Oturduğum yerde dizimi sallıyor asla ağzımı dahi açmıyordum. Sinirim artık benden çıkmış yanıma beş metre yaklaşanları yakıyordu! Beynim, tüm hücrelerim, sinir kat sayılarım beraber kalkmış horon tepiyordu. Ama asla asaletimden ödün vermiyordum. İleride verecektim de! Az kaldı çünkü ne sabrım kaldı ne de gücüm! Herkes kendi arasında konuşuyordu. İlay ile Maral beklediğimin aksine anlaşmış gibilerdi. İlay, Maral ve İlkay beraber konuşuyor. Ela, Bersu, Gökcan abi ve Reşat abi beraber konuşuyordu. Ben ise tamda mal gibi ortadaydım. Sorun neden? Çünkü benim sevgilim olacak adamın telefon görüşmesi, mesajı susmuyordu! Kaç gündür sus sus sus bekliyorum ama yeter daha boğazıma dayandı. Bersu ile gözlerimiz buluşunca ona trip attığımı sanmasın diye çektik gözlerimi. Bunu da yanlış anlayıp göz devirdim de sanabilirdi tabii. Ama umursamadım ve gözlerimi kapatarak derin bir nefes aldım.

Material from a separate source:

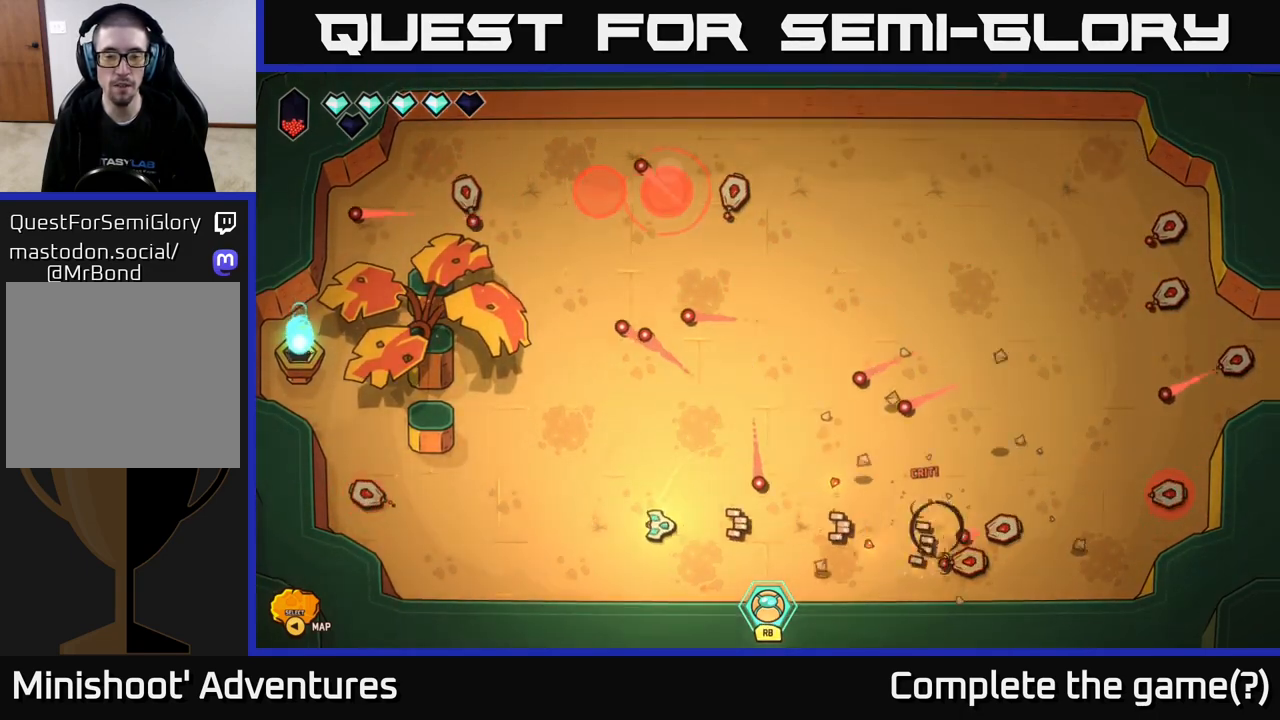
{"buttons": [], "left_stick": "up", "right_stick": "right", "events": [[233, "left_stick", "down"], [333, "left_stick", "center"], [400, "left_stick", "up-left"], [500, "left_stick", "up"]]}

"Neyi var benim kuzumun?" Diye sordu Bersu şefkat dolu sesiyle. Gözlerimi açıp ona döndüm. Ona karşı hiçbir zaman zırhımı kaldırmamıştım. Ne olursa olsun en ufak şeyde olsa ona karşı ağlamaya çekinmemiştim. Çünkü o ağlamayı küçüklük sanmazdı, çünkü o ağlamak ne bilirdi. En azından benim için ne bilirdi. Gözlerim dolarken ofladım. "Anlat hadi." Dedi elimi tutarak. Kafamı çevirip Demir'e baktım. Hararetli bir şekilde konuşuyordu. Kiminle konuştuğunu sorduğumda konuyu değiştiriyordu. Telefonunu istediğimde kaçacak delik arıyordu. Bir tek ben değil Çınar abi bile farkındaydı bunun! "Şuna bak! Umrunda değilim artık. Kendi telefonunda kendisine yeni bir dünya kurmuş!" Dedim titreyen sesimle.

"Ne yani?" Dedi kaşlarını çatarak. "Farkında değil misin? Telefondan başka bir şeyle ilgilenmez oldu." Dedim sitemkar bir tavırla. Bersu korkak ama bir o kadar emin bakışlarını Demir'e çevirdi. Bende baktım onun ardından. Sırtını ağaca dayamış telefonunda bir şeyler yazıyordu. "Yok be. Demir abi yapmaz öyle şey bilirim ben." Dedi emin bir sesle. "Bir aydır evden çıkmıyorum, bir ay da hastaneden çıkmıyorum. Sıkılmıştır." Dedim. "Kuzum sen sıkıntılı dönemine mi girdin?" Dedi Bersu şaşkınlıkla. "Adam dört sene beklemiş seni iki ayda mı sıkılacak?" Dedi beni ikna etmeye çalışırken. "Ya eğlence aradıysa?" Dedim burnumu çekerek. "Ne yap biliyor musun? Bunları ona sor." Dedi. "Bayağı bana dediklerini diyeceksin." Dedi ardından sırıttı. "Bende gidip Çınar abinin ağzından laf alayım." Dedi ve kalkıp yanağımı öpüp gitti.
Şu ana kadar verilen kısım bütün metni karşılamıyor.